Alumnus posts report from ground zero of debate
At 8pm on Sunday, October 8, approximately 63.6 million viewers nationwide tuned in to watch the second presidential debate between Republican nominee Donald J. Trump, and Democratic nominee Hillary R. Clinton. Although I was one of those viewers, my situation was slightly different, because when I mustered the energy to drag myself off the soft couch in the back of the college newspaper office where I work, went to the nearby window and looked out, I laid eyes upon a few sights that most Americans did not. I saw snipers on the rooftops of the campus buildings, massive television sets that had been erected only days before and would be torn down only hours later, and finally, a mere two minute walk from my current location, I saw the red, white and blue decor of the Gary M. Sumers Recreation Center. Inside, Clinton and Trump were disagreeing with, slinging mud at, and even threatening to jail each other, but for me, the debate itself was merely the expected, if not underwhelming end of my personal introduction to mass media.
This introduction began about a week before the debate itself, as crews from various media outlets set up shop around campus - CNN took over the main quad, Fox News procured a spot overlooking the central green, and MSNBC chose a view which showed some of the finer pieces of architecture at the university. As these construction crews mobbed campus, I was astounded at the sheer size of their undertaking. The stages that one sees on TV were erected, with the entire suite of complementary technology - in just a matter of days. Having started less than a week previously, most of the crews had completed their work by Friday, and when the Washington Post published the now-infamous video in which Mr. Trump appears to brag about sexually assaulting women, I watched coverage of the fallout on CNN, partially reported from Washington University in St. Louis.
Surreal as this was, I couldn’t help but feel slightly underwhelmed. The debate had been billed as the event of 2016 here, and as cool as it was to see CNN reporters give their take on a breaking news story from the grass where I had played intramural soccer only a few days earlier, it didn’t quite seem to be worth the security perimeter that had been set up, the cancellation of various other campus events, and the $5 million investment from the university itself. That would change on Sunday.

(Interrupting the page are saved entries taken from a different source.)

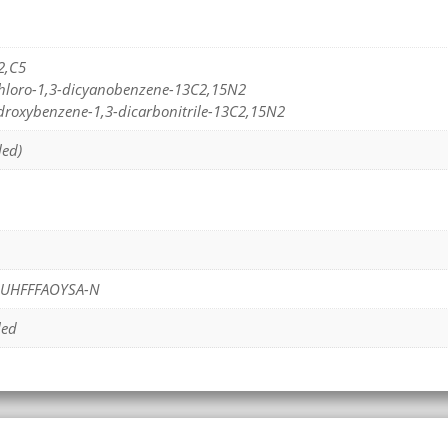
2,C5
ichloro-1,3-dicyanobenzene-13C2,15N2
ydroxybenzene-1,3-dicarbonitrile-13C2,15N2
led)
UHFFFAOYSA-N
led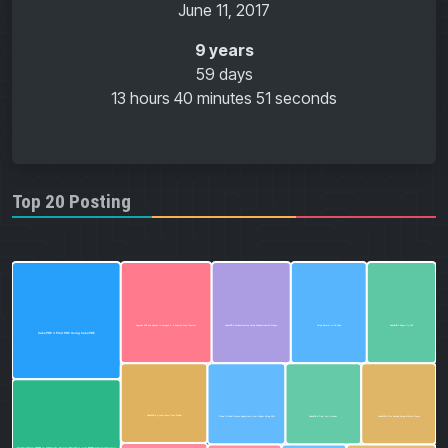
June 11, 2017
9 years
59 days
13 hours
40 minutes
51 seconds
Top 20 Posting
CakePHP 4 Export To CSV
Using Emmet in VS Code
CakePHP 4 Authentication Using Authentication Plugin
Upgrade PHP and Apache in Laragon 6: A Step-by-Step Tutorial
CakePHP 4 Print PDF Using CakePDF
CakePHP 4 jQuery Date Time Picker
CakePHP 4 Find, Sort & Count
CakePHP 4 File Upload Using Proffer Plugin
Clone GitHub Private Repository from cPanel Using SSH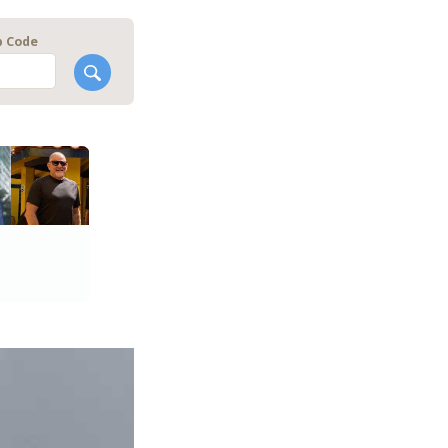
p Code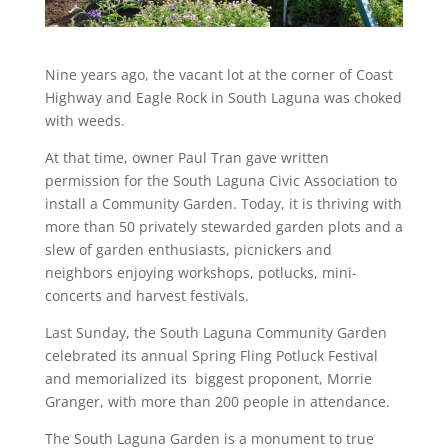
Nine years ago, the vacant lot at the corner of Coast
Highway and Eagle Rock in South Laguna was choked
with weeds.
At that time, owner Paul Tran gave written
permission for the South Laguna Civic Association to
install a Community Garden. Today, it is thriving with
more than 50 privately stewarded garden plots and a
slew of garden enthusiasts, picnickers and
neighbors enjoying workshops, potlucks, mini-
concerts and harvest festivals.
Last Sunday, the South Laguna Community Garden
celebrated its annual Spring Fling Potluck Festival
and memorialized its biggest proponent, Morrie
Granger, with more than 200 people in attendance.
The South Laguna Garden is a monument to true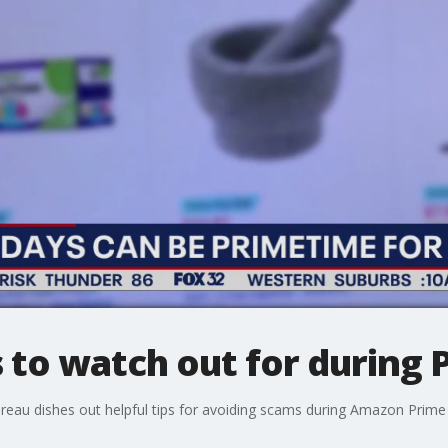
o watch out for during 
reau dishes out helpful tips for avoiding scams during Amazon Prime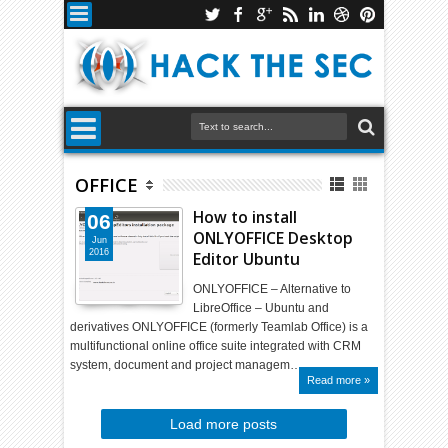
OFFICE
How to install
06
ONLYOFFICE Desktop
Jun
2016
Editor Ubuntu
ONLYOFFICE – Alternative to
LibreOffice – Ubuntu and
derivatives ONLYOFFICE (formerly Teamlab Office) is a
multifunctional online office suite integrated with CRM
system, document and project managem…
Read more »
Load more posts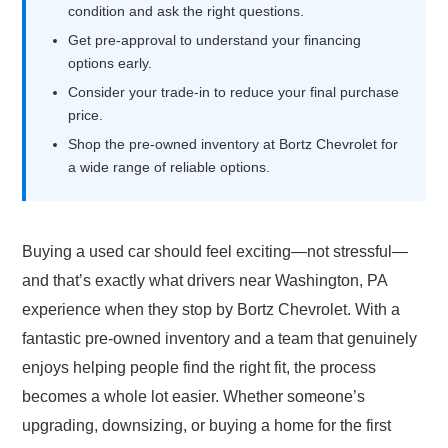
condition and ask the right questions.
Get pre-approval to understand your financing
options early.
Consider your trade-in to reduce your final purchase
price.
Shop the pre-owned inventory at Bortz Chevrolet for
a wide range of reliable options.
Buying a used car should feel exciting—not stressful—
and that’s exactly what drivers near Washington, PA
experience when they stop by Bortz Chevrolet. With a
fantastic pre-owned inventory and a team that genuinely
enjoys helping people find the right fit, the process
becomes a whole lot easier. Whether someone’s
upgrading, downsizing, or buying a home for the first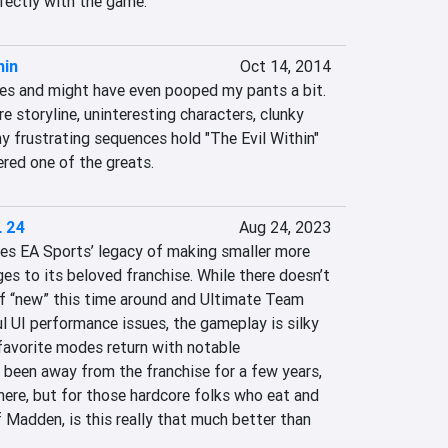
fectly with the game.
hin
Oct 14, 2014
es and might have even pooped my pants a bit. 
re storyline, uninteresting characters, clunky 
 frustrating sequences hold "The Evil Within" 
red one of the greats.
 24
Aug 24, 2023
s EA Sports’ legacy of making smaller more 
es to its beloved franchise. While there doesn’t 
 “new” this time around and Ultimate Team 
 UI performance issues, the gameplay is silky 
favorite modes return with notable 
 been away from the franchise for a few years, 
 here, but for those hardcore folks who eat and 
 Madden, is this really that much better than 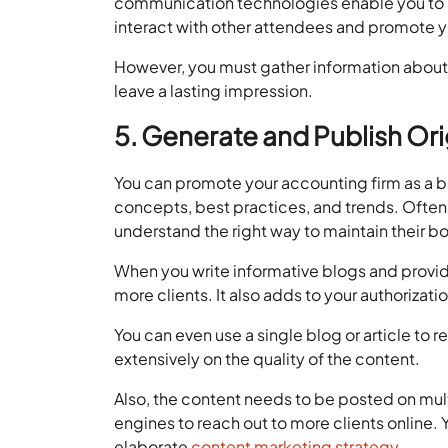
communication technologies enable you to a
interact with other attendees and promote y
However, you must gather information about 
leave a lasting impression.
5. Generate and Publish Or
You can promote your accounting firm as a b
concepts, best practices, and trends. Ofte
understand the right way to maintain their b
When you write informative blogs and provide 
more clients. It also adds to your authorizati
You can even use a single blog or article to
extensively on the quality of the content.
Also, the content needs to be posted on mul
engines to reach out to more clients online.
elaborate
content marketing strategy
.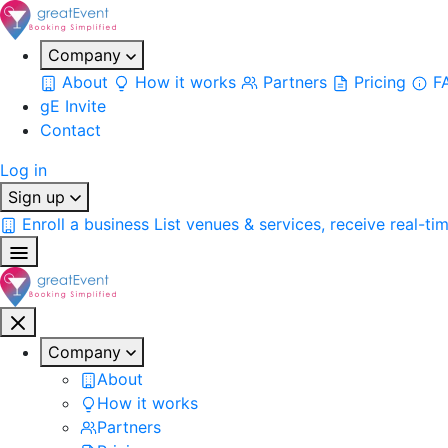
Company
About
How it works
Partners
Pricing
F
gE Invite
Contact
Log in
Sign up
Enroll a business
List venues & services, receive real-ti
Company
About
How it works
Partners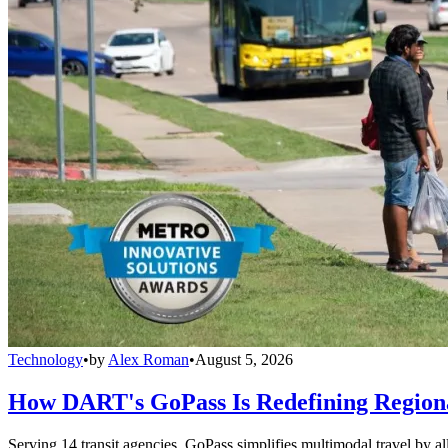
Technology
•
by
Alex Roman
•
August 5, 2026
How DART's GoPass Is Redefining Regiona
Serving 14 transit agencies, GoPass simplifies multimodal travel by al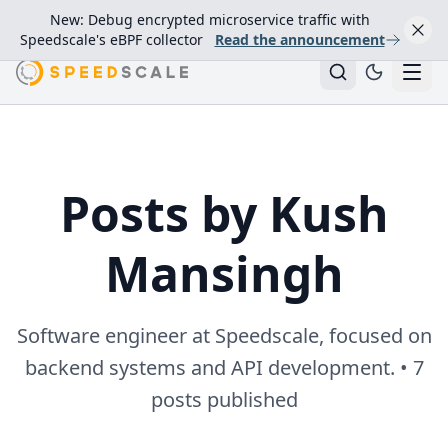
New: Debug encrypted microservice traffic with
Speedscale's eBPF collector
Read the announcement
Posts by Kush
Mansingh
Software engineer at Speedscale, focused on
backend systems and API development. • 7
posts published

On the day of the debate, I was assigned to cover a designated protest zone for non-students on campus. I arrived around 3pm, and immediately understood why so many resources had been put toward hosting such a spectacle. There were not only swaths of passionate protesters in this zone, there was also a massive contingent of reporters from news channels, newspapers, and other media outlets. They were like natural homing beacons, always looking for the next story or happening, and interviewing anyone and everyone in their path. And I was one of them. I talked to supporters of Mr. Trump, Mrs. Clinton, and third-party candidates Gary Johnson and Jill Stein. I managed to snag an interview with an organizer of BRICK x BRICK, an organization which according to its website is dedicated to “[building] the 2016 women’s vote against Donald Trump and misogyny” by forming a “wall of women,” just before a television reporter spoke with her live on air. To chase leads was exhilarating, and by the time I left the protest zone, I was beyond excited.
If I was excited, I can only imagine what was going through the mind of my senior editor and friend Katie Marcus as she sat backstage at the debate, having snagged one of our three press passes. She sat with the likes of Nigel Farage, Kellyanne Conway, and any number of famous journalists; she texted me constantly, starstruck not only by the fact that she was surrounded by such influential people, but also by the fact that she was now one of them. The entire campus, and indeed the entire country, was gradually centering their attention on our very own athletic complex, and Katie was there, at the center of what could prove to be a defining moment in our nation’s history. This, of course, led to a massive sense of building excitement not only for her, but for the entire newsroom, and indeed this build did not dissipate until the candidates walked out onto the debate floor, refusing to shake hands.
The ensuing debate, though not without its cheery moments (thank you Ken Bone), was nasty, factually questionable, and favored insults and tirades over actual policy discussion. For Katie, myself, and everyone else on our campus, however, it represented the culmination of months of planning and preparation, and was among the most thrilling events of my life. When it was over at 10pm, we immediately came crashing back down to earth. My editor-in-chief quickly reminded everyone that we had approximately six hours to put out a newspaper, and everyone snapped into action, writing, editing, and designing. But such is the life of a journalist - never lingering on this story or that, but always forging ahead, on to the next scoop. This scoop just happened to be a great one, and not one I will soon forget.